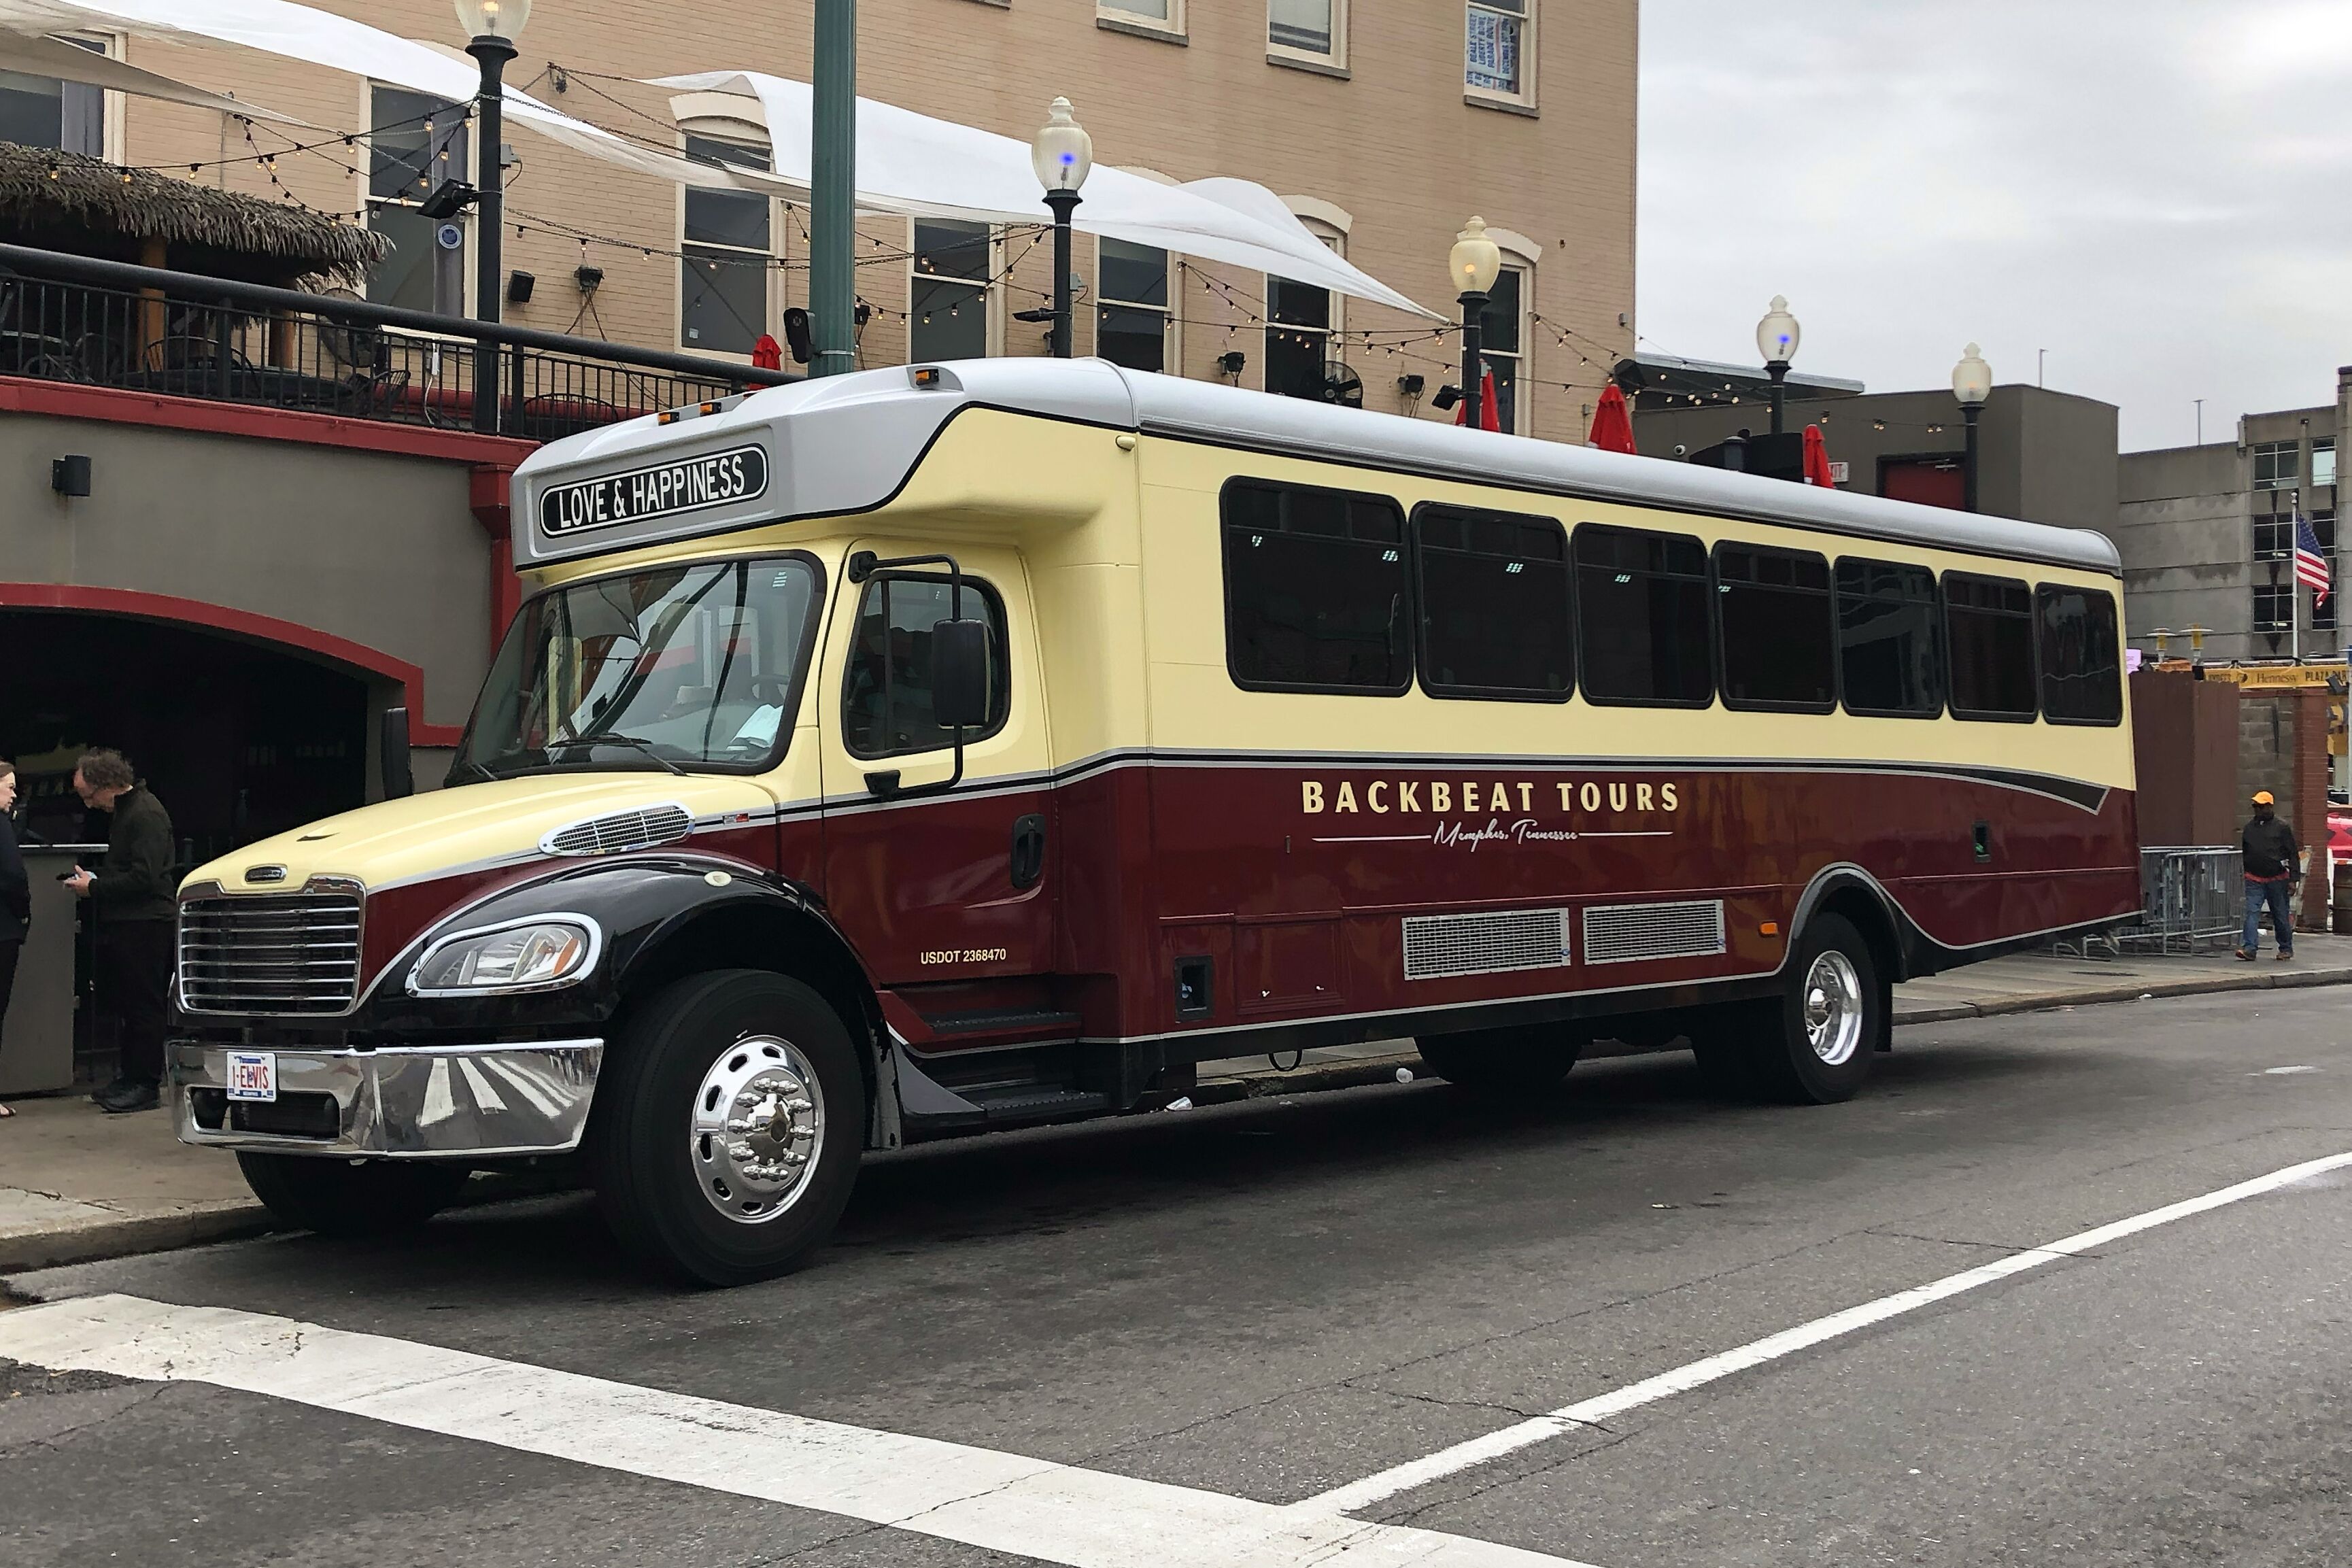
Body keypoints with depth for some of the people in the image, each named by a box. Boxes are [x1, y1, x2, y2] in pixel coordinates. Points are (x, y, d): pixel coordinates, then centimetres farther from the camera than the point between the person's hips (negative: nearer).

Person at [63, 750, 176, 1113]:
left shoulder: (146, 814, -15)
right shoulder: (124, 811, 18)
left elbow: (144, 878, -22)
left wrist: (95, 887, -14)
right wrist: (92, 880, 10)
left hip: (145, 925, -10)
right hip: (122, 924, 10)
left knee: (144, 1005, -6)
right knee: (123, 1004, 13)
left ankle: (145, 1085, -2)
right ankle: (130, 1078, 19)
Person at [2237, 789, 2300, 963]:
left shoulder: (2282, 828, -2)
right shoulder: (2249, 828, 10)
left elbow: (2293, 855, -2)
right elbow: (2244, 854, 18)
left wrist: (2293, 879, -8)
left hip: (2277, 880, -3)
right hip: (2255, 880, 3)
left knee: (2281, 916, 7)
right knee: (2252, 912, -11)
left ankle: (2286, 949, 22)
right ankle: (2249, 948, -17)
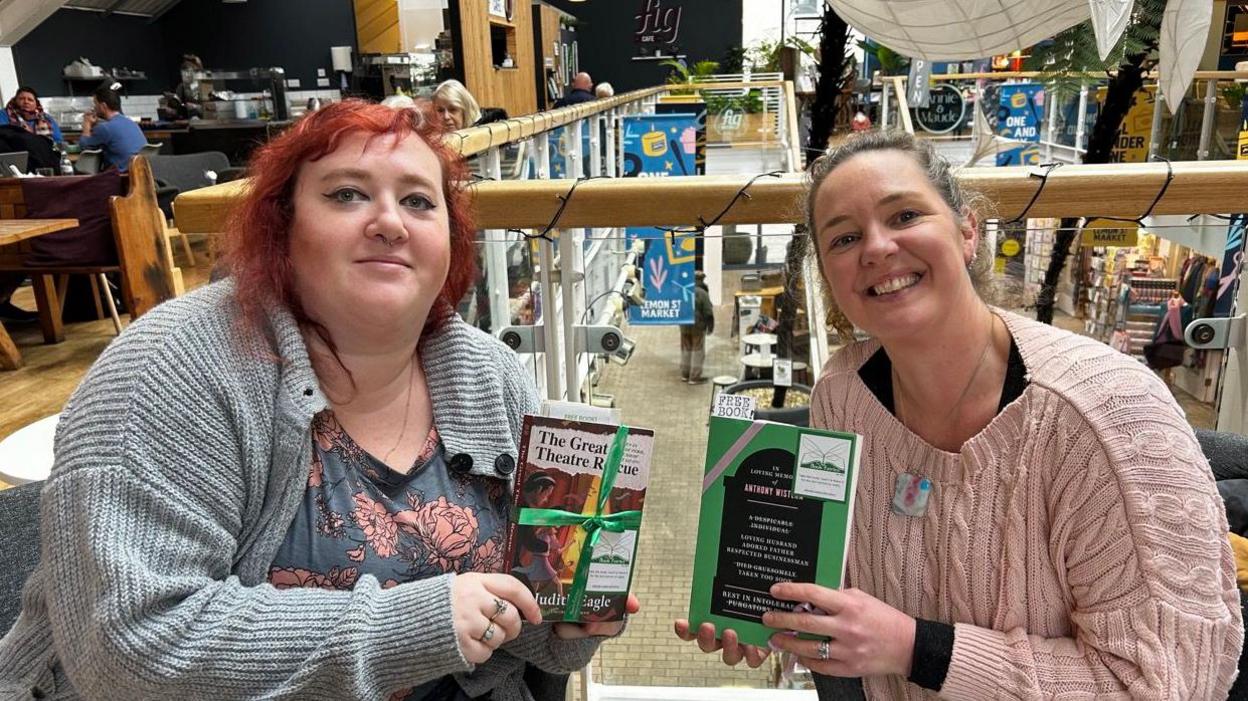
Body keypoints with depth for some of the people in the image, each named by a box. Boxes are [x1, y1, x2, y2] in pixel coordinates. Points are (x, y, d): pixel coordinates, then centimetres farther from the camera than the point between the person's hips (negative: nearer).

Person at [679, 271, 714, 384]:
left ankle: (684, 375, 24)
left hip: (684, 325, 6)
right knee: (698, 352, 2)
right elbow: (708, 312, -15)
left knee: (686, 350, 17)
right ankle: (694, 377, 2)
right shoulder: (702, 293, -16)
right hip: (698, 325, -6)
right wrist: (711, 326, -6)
◆ ◆ ◆ ◆ ◆
# REQUIREMENT
Where a line of the records holds the word "knee", copy that line.

# OUTPUT FOR THIS EXERCISE
left knee: (144, 1005, -6)
right knee: (123, 1004, 13)
left knee: (2281, 916, 7)
right knee: (2252, 912, -11)
right knee: (698, 352, 2)
left knee: (686, 350, 17)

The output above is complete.